Sepi Golzari-Munro from E3G highlighted the ambivalence of Government to low carbon technology; “slashing renewables and energy efficiency investment, and eliminating CCS funding” making it “almost impossible to meet out carbon budgets.”

On the 28th January leading thinkers on the technology from the public and private sector gathered at Imperial College London to discuss whether CCS is dead and if so, whether there is any possibility of resuscitating it.

Former Secretary of State for Energy and Climate Change Ed Davey described how some sort of U-turn was needed to reinvent the policy. Going further he stated how he felt the policy renege was possible thanks to a lack of a direct lobby. They “got away with it” as electoral opposition was limited and the CSS voice within Westminster wasn’t strong enough.

Three policies came through as critical to reviving the technology:

1. An effective carbon price
Whether it be through the EU Emissions Trading System (ETS) or through a separate pricing instrument, an effective price for polluting that is more than €30 a CO2 tonne (rather than the current €6 a tonne) makes measures like CCS comparatively more affordable. The polluter chooses to reduce emissions to a certain level determined by the price and the externality is internalised.

However, as Mike Thompson from the Committee on Climate Change highlighted, considering it will take 15 years to get CCS to commercialisation and maybe 10 more to achieve full deployment, ETS would have to be reformed now to achieve the 2050 emissions reduction targets.

2. Collaboration
A point consistently raised over the evening at Imperial College was that the UK can’t go it alone and that competition defeats incentives necessary for progress, prohibits collaboration and makes the whole process less efficient and more expensive. Sharing the capital burden is integral to overcoming the “valley of death” often experienced in product development; a time of heavy investment required between proof-of-concept and commercial profitability.

A “cluster” of collaborators was suggested to help provide the necessary capital and expertise. Preferably, this cluster would be formed of businesses and member states from around the EU to share costs.

3. Separation
The panel all agreed that part of the reason for the current demise of CCS is that the cost is too big to digest for the financiers, private and public, and politically.
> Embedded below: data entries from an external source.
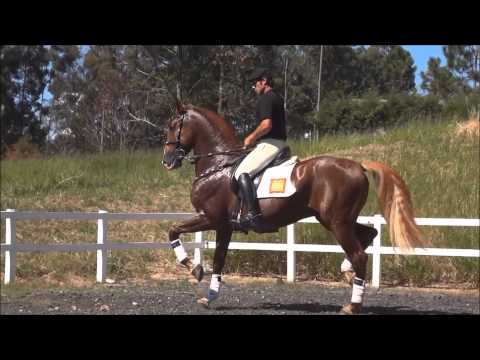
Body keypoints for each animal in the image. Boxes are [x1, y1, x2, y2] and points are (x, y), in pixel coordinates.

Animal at [163, 102, 426, 316]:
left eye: (173, 125)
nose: (167, 161)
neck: (218, 165)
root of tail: (359, 166)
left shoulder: (211, 218)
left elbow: (174, 231)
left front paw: (194, 268)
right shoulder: (225, 226)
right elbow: (218, 259)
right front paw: (210, 295)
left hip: (337, 222)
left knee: (360, 254)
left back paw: (353, 305)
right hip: (336, 219)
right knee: (369, 235)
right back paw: (347, 271)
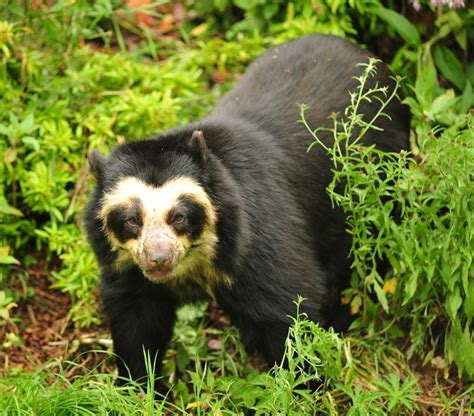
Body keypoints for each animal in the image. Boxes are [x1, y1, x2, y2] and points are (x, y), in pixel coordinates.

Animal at [85, 34, 412, 382]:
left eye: (179, 216)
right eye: (131, 220)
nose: (158, 259)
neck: (198, 258)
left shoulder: (258, 238)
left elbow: (289, 306)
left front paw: (299, 381)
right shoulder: (128, 269)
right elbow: (137, 321)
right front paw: (143, 384)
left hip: (377, 184)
Experts propose that if we are to make progress with this technology, carbon capture must be separated from transportation and storage. Capturing the carbon can be left to the polluter (this represents about ¼ of the cost) whilst transportation and sequestration is far more expensive and has very different capital requirements. Burdening a single project with all responsibilities almost guarantees failure and as a single line item on the Treasury’s budget creates an off-putting image for the Government.

Conclusion
The overall message from industry is that CCS is necessary if we want to achieve our carbon targets, but near-impossible without public finance. It is not clear why George Osborne scrapped the scheme. Perhaps the background of reduced electricity consumption due to record high temperatures and the phasing out of coal leading to UK emissions decreasing means that big projects like CCS start to look redundant. Nevertheless, groups like the Committee on Climate Change are right to warn of complacency about the trajectory of UK greenhouse gas emission reduction efforts. In their 2015 Progress Report, the CCC highlight that many policy measures necessary to facilitate the transition of the UK to a low-carbon economy are due to end in 2020 and therefore it is vital that focus on low-carbon electricity generation and low emission vehicles is maintained beyond this date. CCS looked like it could have played a role in future carbon budgets for the UK; it isn’t quite so clear anymore how current momentum will be maintained considering the corollary cuts to renewable subsidies.